■ **Activity**: Repeat exactly, and only, the lines below starting at the line that contains "right shoulder: (281, 177, 0)" and ending at the line that contains "right wrist: (358, 207, 15)", inclusive of both.
*** Records provided
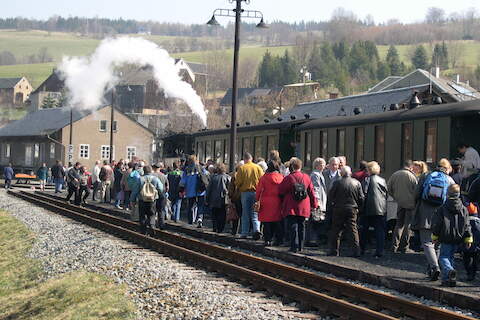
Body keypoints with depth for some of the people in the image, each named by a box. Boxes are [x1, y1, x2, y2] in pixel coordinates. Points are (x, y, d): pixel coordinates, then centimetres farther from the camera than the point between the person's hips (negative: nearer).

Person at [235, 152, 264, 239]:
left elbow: (237, 182, -6)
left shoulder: (242, 168, -4)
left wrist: (239, 188, 14)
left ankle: (244, 233, 10)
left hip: (245, 192, -1)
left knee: (245, 214, 7)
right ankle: (257, 229, -15)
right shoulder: (258, 167, 1)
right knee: (255, 213, 6)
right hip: (256, 193, 1)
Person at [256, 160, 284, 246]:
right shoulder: (281, 177, 0)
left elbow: (258, 190, -3)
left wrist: (257, 200, 6)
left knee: (267, 223, 3)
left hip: (266, 203, -2)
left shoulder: (264, 178, -6)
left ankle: (268, 240, 1)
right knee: (278, 223, 8)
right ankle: (278, 239, 8)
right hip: (278, 203, 2)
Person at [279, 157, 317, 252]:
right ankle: (300, 246, 17)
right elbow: (311, 192, 7)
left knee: (293, 227, -2)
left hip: (291, 208, -4)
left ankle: (294, 247, -7)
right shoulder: (306, 177, 1)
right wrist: (314, 204, 16)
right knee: (301, 227, 13)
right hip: (304, 208, 4)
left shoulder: (288, 178, -11)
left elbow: (281, 191, -3)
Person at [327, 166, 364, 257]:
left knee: (336, 230, 7)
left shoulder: (337, 183, -9)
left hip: (339, 209, -2)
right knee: (353, 230, 6)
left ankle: (334, 251, 9)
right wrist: (358, 207, 15)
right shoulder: (357, 183, -1)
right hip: (352, 209, 2)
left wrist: (332, 205, 12)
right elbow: (361, 198, 2)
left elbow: (330, 196, -4)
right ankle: (356, 251, 2)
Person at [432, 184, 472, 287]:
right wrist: (468, 239, 9)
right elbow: (466, 225, 4)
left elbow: (437, 223, -4)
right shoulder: (464, 209, 3)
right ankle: (446, 279, 14)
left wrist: (434, 236, 7)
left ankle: (449, 270, -29)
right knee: (451, 257, 16)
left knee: (443, 257, 1)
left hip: (446, 238, -4)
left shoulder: (442, 209, -7)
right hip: (458, 239, 4)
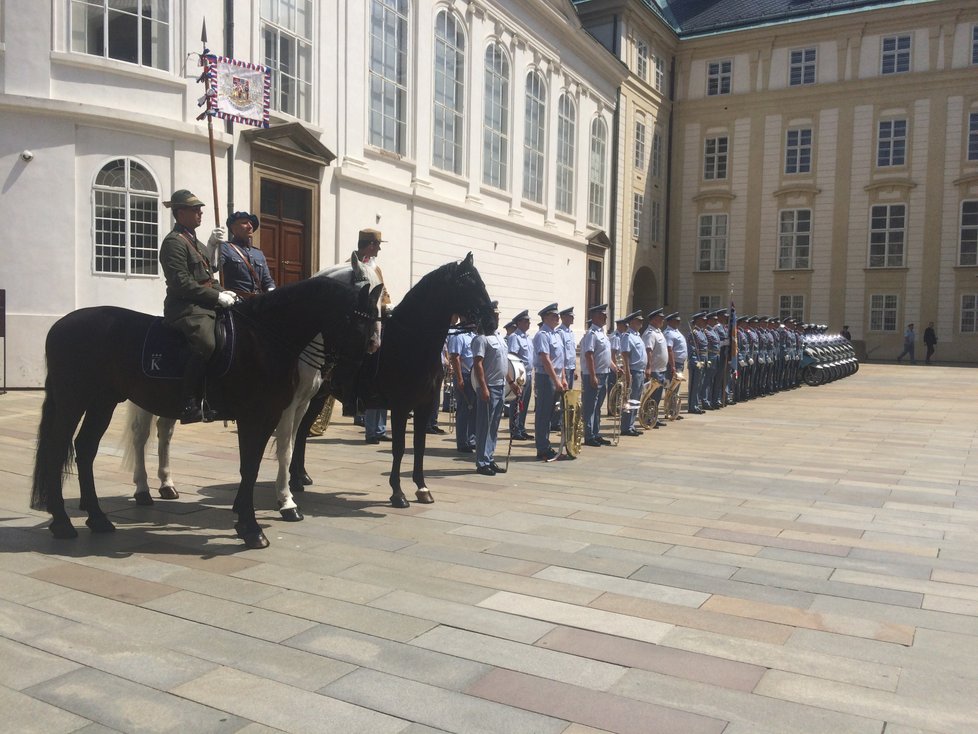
******
■ **Reply**:
right shoulder: (281, 177, 0)
left elbow: (258, 190, -3)
left wrist: (257, 200, 6)
left knee: (267, 223, 3)
left hip: (266, 203, -2)
left shoulder: (264, 178, -6)
left ankle: (268, 240, 1)
right knee: (278, 223, 8)
right ankle: (278, 239, 8)
right hip: (278, 203, 2)
Person at [279, 157, 317, 252]:
right ankle: (300, 246, 17)
right elbow: (311, 192, 7)
left knee: (293, 227, -2)
left hip: (291, 208, -4)
left ankle: (294, 247, -7)
right shoulder: (306, 177, 1)
right wrist: (314, 204, 16)
right knee: (301, 227, 13)
right hip: (304, 208, 4)
left shoulder: (288, 178, -11)
left elbow: (281, 191, -3)
Person at [327, 166, 364, 257]:
left knee: (336, 230, 7)
left shoulder: (337, 183, -9)
left hip: (339, 209, -2)
right knee: (353, 230, 6)
left ankle: (334, 251, 9)
right wrist: (358, 207, 15)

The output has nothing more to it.